Bacha conta que desde 2001 a comunidade científica já havia identificado essa variação e que ele devia circular pela República Democrática do Congo, na África, desde os anos 1980. É por esse motivo que não houve novidade para os pesquisadores. "A novidade, na verdade, é a parte burocrática da virologia, ou seja, agora ele está classificado".
"Não foi uma surpresa para a gente", confirma Medeiros. "Só precisávamos de uma tecnologia avançada para validar a informação".
"Identificar novos vírus como esse é como procurar uma agulha no palheiro. Ao avançar nossas técnicas e usar a nova geração de sequenciamento, puxamos essa agulha com um ímã", disse Mary Rodgers, uma das autoras do estudo, em comunicado oficial.
Medicação é a mesma
Em entrevista à revista Scientific American, Rodgers afirmou que o novo subtipo é extremamente raro, o que diminui as preocupações de que ele seja resistente aos tratamentos ou métodos de prevenção disponíveis.
Segundo Medeiros, realmente, alguns subtipos têm comportamento diferente à medicação, mas aparentemente não parece ser o caso do L. "Ele faz parte do tipo 1 do vírus, que é justamente a base para o tratamento usado hoje.

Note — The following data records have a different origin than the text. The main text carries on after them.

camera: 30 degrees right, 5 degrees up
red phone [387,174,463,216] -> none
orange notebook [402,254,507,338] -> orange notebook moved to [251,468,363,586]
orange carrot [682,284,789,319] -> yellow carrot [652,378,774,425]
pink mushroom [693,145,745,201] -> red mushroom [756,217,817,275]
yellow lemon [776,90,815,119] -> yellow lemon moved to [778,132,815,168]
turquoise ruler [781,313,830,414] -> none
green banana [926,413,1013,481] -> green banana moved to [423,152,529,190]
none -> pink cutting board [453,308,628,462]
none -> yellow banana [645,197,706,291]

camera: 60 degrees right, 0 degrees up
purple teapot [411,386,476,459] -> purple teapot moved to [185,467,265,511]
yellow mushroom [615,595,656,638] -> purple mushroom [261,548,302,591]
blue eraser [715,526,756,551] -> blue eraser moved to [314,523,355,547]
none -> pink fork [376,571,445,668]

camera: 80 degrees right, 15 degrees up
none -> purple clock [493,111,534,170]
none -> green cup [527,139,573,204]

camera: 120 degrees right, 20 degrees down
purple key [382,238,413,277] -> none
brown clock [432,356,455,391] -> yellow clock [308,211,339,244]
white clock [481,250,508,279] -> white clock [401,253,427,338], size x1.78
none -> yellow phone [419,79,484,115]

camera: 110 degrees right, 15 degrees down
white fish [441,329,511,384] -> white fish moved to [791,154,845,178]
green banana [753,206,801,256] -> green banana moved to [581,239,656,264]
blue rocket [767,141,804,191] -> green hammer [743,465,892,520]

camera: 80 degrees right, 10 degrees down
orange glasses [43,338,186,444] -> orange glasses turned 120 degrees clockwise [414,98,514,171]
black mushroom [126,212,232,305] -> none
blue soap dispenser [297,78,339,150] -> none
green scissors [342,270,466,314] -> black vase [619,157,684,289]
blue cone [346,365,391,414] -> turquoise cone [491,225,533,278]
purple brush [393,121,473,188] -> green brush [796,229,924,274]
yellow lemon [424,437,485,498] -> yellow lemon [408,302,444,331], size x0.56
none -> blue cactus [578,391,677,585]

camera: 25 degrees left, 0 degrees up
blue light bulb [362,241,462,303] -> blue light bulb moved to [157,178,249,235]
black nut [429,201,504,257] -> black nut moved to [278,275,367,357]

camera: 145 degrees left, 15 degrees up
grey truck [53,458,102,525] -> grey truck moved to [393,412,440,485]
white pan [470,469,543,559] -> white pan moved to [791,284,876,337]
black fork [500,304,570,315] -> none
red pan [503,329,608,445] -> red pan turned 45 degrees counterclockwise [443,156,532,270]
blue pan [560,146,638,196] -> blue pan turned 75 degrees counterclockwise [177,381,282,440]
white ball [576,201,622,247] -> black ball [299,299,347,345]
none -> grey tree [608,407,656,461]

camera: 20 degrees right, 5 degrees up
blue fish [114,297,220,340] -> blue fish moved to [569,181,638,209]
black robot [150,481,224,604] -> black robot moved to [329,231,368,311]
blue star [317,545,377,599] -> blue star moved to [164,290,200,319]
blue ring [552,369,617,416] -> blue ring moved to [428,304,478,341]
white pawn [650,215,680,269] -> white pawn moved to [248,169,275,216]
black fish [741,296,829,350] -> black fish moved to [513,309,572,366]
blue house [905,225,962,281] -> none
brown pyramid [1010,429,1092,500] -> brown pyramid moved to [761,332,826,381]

Isso significa que as medidas de prevenção e tratamento continuam as mesmas".
O método mais recomendado de prevenção é o uso de preservativos (masculino ou feminino) durante as relações sexuais. Com o avanço da medicina, ainda há a possibilidade de intervenções com antirretrovirais logo após a exposição ao vírus (PEP) ou mesmo de forma preventiva (PreP), voltada para grupo de pessoas que tenham maior chance de entrar em contato com o vírus.
Além de ser transmitido por meio de relações sexuais desprotegidas, o vírus também pode ser passado pelo compartilhamento de seringas contaminadas, pela transmissão vertical (de mãe para filho durante a gravidez, parto ou amamentação) e por meio de transfusão com sangue contaminado. Por isso é importante que todas as pessoas realizem o teste com frequência.
O que vem por aí
É provável ainda que novas mutações apareçam. "São capacidades de adaptação e mutagênese desse vírus", diz Medeiros. Segundo ela, ainda é possível que ele evolua para uma forma até menos agressiva. "Os patógenos precisam se adaptar aos seres humanos. É como o primeiro HIV encontrado, nos macacos. Nos animais, ele não é agressivo. Os bichos podem passar a vida inteira com o vírus em latência".
Foi o que aconteceu com o vírus da herpes, que consegue viver no corpo pelo resto da vida sem demonstrar agressividade ao organismo. Mas até chegar a esse estágio, demora. "Pelo que sabemos, geralmente o vírus leva um século para um adaptação mais razoável e menos agressiva. Os da herpes, por exemplo, estão há mais de cem milhões de anos em mutação".